OER, Free, and Affordable Learning Materials

Open Educational Resources (OER)

OER are learning resources such as articles, books, audio recordings, images, video, software and digital tools that one is licensed to retain, reuse, revise, remix, and redistribute.  Instructors  can take all sorts of interesting material out there--book chapters, images, articles--and mix them together as well as edit and augment these materials and then provide them to students as learning materials.  These materials typically are accompanied by a Creative Commons License (see below) or are widely known to be in the public domain (such as books published before 1923).  

An Introduction to OER

If you haven't had the opportunity to explore Open Educational Resources before, these videos have been designed to introduce you. You can watch an overview video of OER or learn about the Brandeis funding available for OER integration through the University Library and the Center for Teaching and Learning.  

Free Learning Materials

Free learning materials often consist of content that may already be paid for (such as articles and videos in library databases), require a log-in to access, or content that can be accessed or linked to but not manipulated or edited (an article on the Atlantic Monthly’s website).  They are considered “free” because typically students and instructors do not directly pay for them.  

 

Affordable Materials

Many institutions use different hallmarks to determine what is “affordable” in terms of learning materials, but a fairly common standard for learning materials is $35 or less in their total cost for the student.  However, we also realize that affordable might also work along a scale and therefore recognize that a reduction in costs to students of 75% or more is also an admirable pursuit.  Therefore, if the course materials being used were $400 and the instructor gets the price down to $100, that would be considered making the course materials affordable.  



Creative Commons License vs.

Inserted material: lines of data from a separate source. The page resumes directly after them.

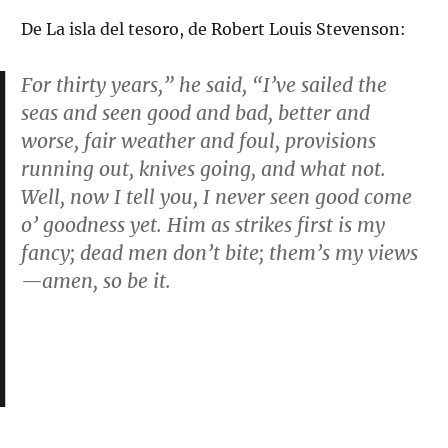
De La isla del tesoro, de Robert Louis Stevenson:
For thirty years,” he said, “I’ve sailed the
seas and seen good and bad, better and
worse, fair weather and foul, provisions
running out, knives going, and what not.
Well, now I tell you, I never seen good come
o’ goodness yet. Him as strikes first is my
fancy; dead men don’t bite; them’s my views
—amen, so be it.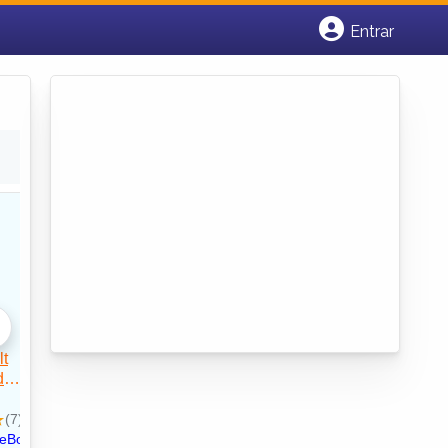
Entrar
Cadastrar empresa
Fazer login
Criar conta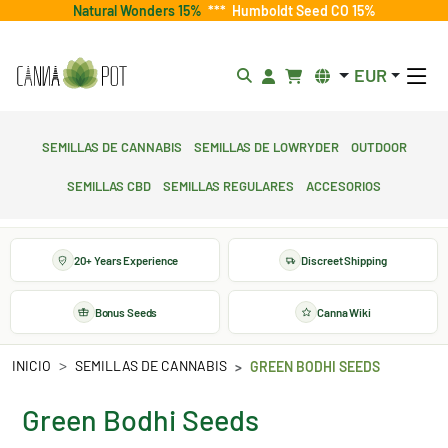
Natural Wonders 15%
***
Humboldt Seed CO 15%
EUR
Semillas de cannabis
Semillas de lowryder
Outdoor
Semillas CBD
Semillas regulares
Accesorios
20+ Years Experience
Discreet Shipping
Bonus Seeds
Canna Wiki
INICIO
SEMILLAS DE CANNABIS
GREEN BODHI SEEDS
Green Bodhi Seeds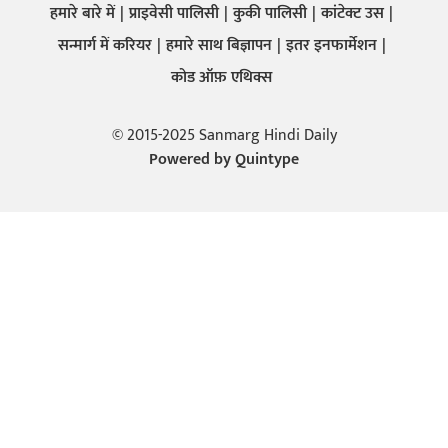
हमारे बारे में
प्राइवेसी पालिसी
कुकी पालिसी
कांटेक्ट उस
सन्मार्ग में करियर
हमारे साथ बिज्ञापन
इतर इनफार्मेशन
कोड ऑफ़ एथिक्स
© 2015-2025 Sanmarg Hindi Daily
Powered by
Quintype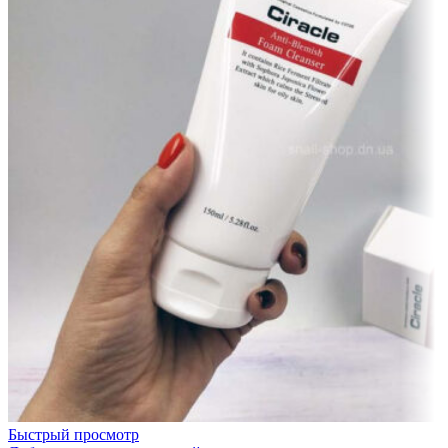
Быстрый просмотр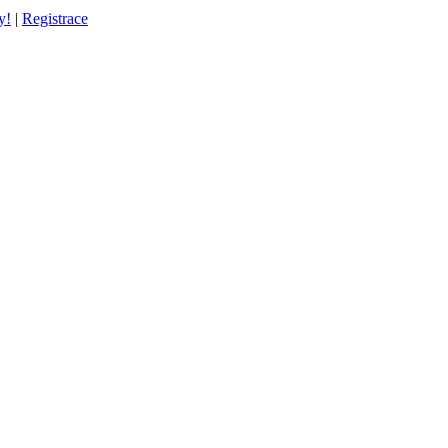
y!
|
Registrace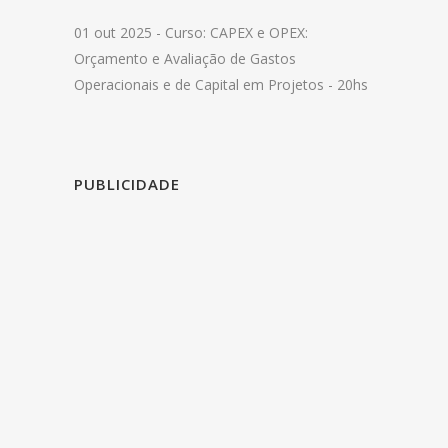
01 out 2025 -
Curso: CAPEX e OPEX:
Orçamento e Avaliação de Gastos
Operacionais e de Capital em Projetos - 20hs
PUBLICIDADE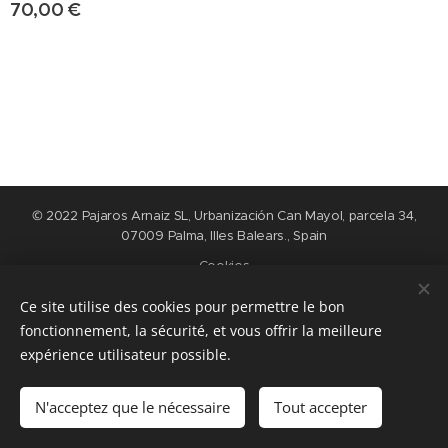
70,00
€
© 2022 Pajaros Arnaiz SL, Urbanización Can Mayol, parcela 34,
07009 Palma, Illes Balears., Spain
Cookies
Ce site utilise des cookies pour permettre le bon
Langues
fonctionnement, la sécurité, et vous offrir la meilleure
Nederlands
English
Español
Français
expérience utilisateur possible.
Ajouter au panier
N'acceptez que le nécessaire
Tout accepter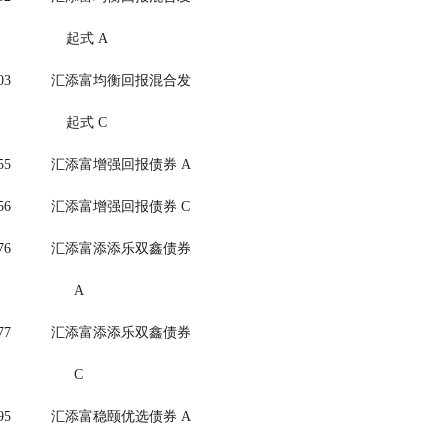
                                                      起式 A
         021203          汇添富均衡回报混合发
                                                      起式 C
         023455          汇添富增强回报债券 A
         023456          汇添富增强回报债券 C
         019176          汇添富添添乐双鑫债券
                                                        A
         019177          汇添富添添乐双鑫债券
                                                        C
         024995          汇添富稳颐优选债券 A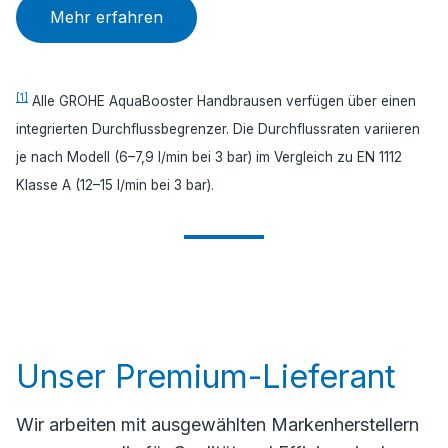
Mehr erfahren
[1]
Alle GROHE AquaBooster Handbrausen verfügen über einen
integrierten Durchflussbegrenzer. Die Durchflussraten variieren
je nach Modell (6–7,9 l/min bei 3 bar) im Vergleich zu EN 1112
Klasse A (12–15 l/min bei 3 bar).
Unser Premium-Lieferant
Wir arbeiten mit ausgewählten Markenherstellern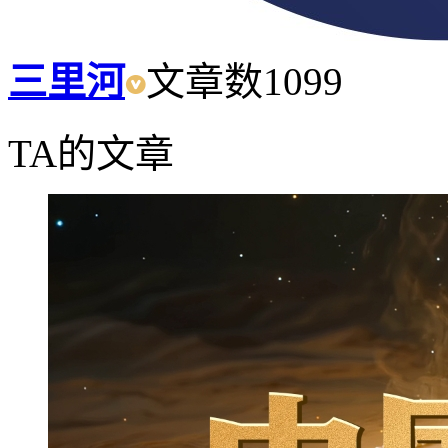
三里河
文章数
1099
TA的文章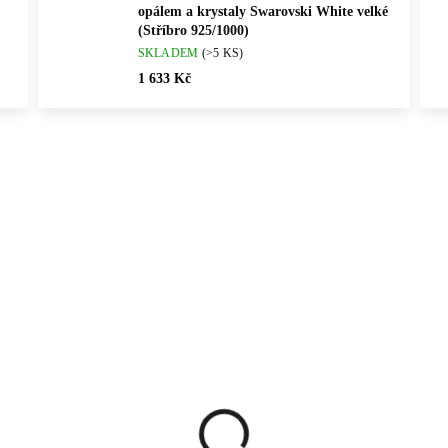
opálem a krystaly Swarovski White velké
(Stříbro 925/1000)
SKLADEM
(>5 KS)
1 633 Kč
Vybráno pro vás
ČNÍ PRÁCE
💎 RUČNÍ PRÁCE
92400454RH
61400
ČESKÁ VÝROBA
🇨🇿 ČESKÁ VÝROBA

Copyright

As mentioned above, OER is made possibly the use of Creative Commons licensing (CC).  With traditional copyright, an instructor must have everyone purchase the item or seek permission to use, edit, and redistribute from each copyright holder of each work they want to use.  CC licensed property is set up so that  creators can freely share  their work with others to use, edit, and redistribute with very few restrictions.  CC licenses have grown substantially since their creation in 2004 and over one billion artifacts are available under CC licenses.  

 

While CC licenses are powerful, they do not mean users can do anything with them.  There are a handful of limitations that creators may instill with their creation.

 

Attribution (by)

This option merely requires the instructor properly identify the original source they are got the content from.  

 

ShareAlike (sa)

This option requires the instructor to also grant a CC licenses to the content being used (especially if changed/augmented).

 

NonCommercial (nc)

This option prevents users from repurposing the content for commercial purposes.  

 

NoDerivative (nd)

This option means that users can use, copy, and share the content  but not if they want to change it, they must seek permission.